Density functionals for high-throughput materials discovery

While the design of materials from first principles has long seemed unattainable, simultaneous advancements in practical DFT and high-performance computing have brought this goal into view. Recent meta-generalized gradient approximations (meta-GGAs) like r²SCAN [1] have shown wide-ranging accuracy across solid-state compositional spaces [2], and sufficient numerical stability to permit hight-througput sweeps [3]. To this end, I'll discuss how the Materials Project has adopted r²SCAN as a primary engine for materials discovery, and how predicted thermodymic properties are changed by ascending the density functional ladder from the GGA to meta-GGA level.
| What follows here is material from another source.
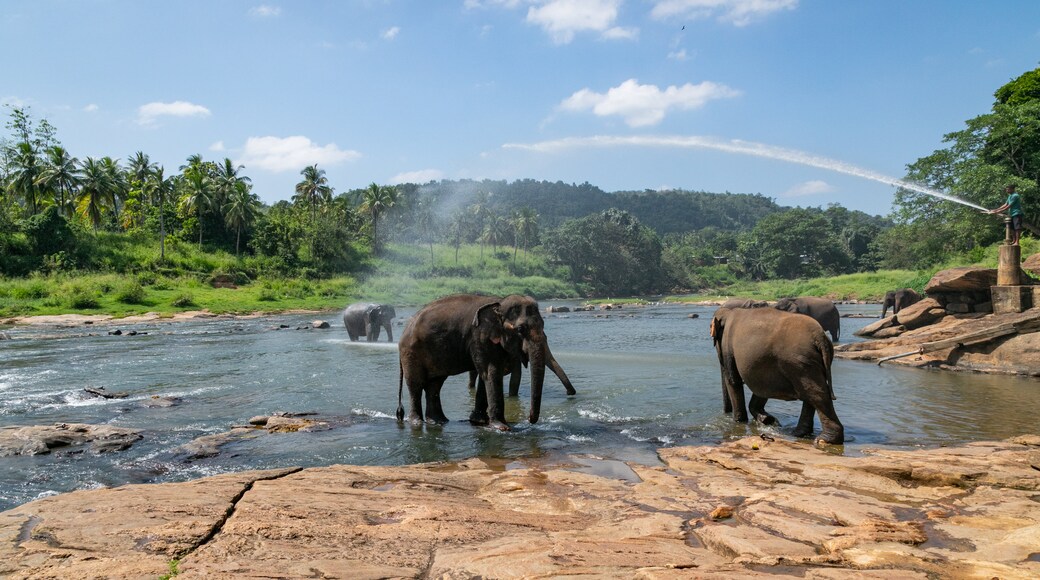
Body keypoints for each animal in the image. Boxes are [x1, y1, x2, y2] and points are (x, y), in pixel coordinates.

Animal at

I'll pay particular attention to under-explored chemical spaces as we update, refine, and grow the Materials Project database using r²SCAN. Last, I will discuss the development of meta-GGAs that synthesize first principles and semi-emprical approaches.

[1] J.W. Furness, A.D. Kaplan, J. Ning, J.P. Perdew, and J. Sun, J. Phys. Chem. Lett. 11, 8208 (2020).

[2] M. Kothakonda, A.D. Kaplan et al., ACS Mater. Au 3, 102 (2022).

[3] R. Kingsbury et al., Phys. Rev. Mater. 6. 013801 (2022).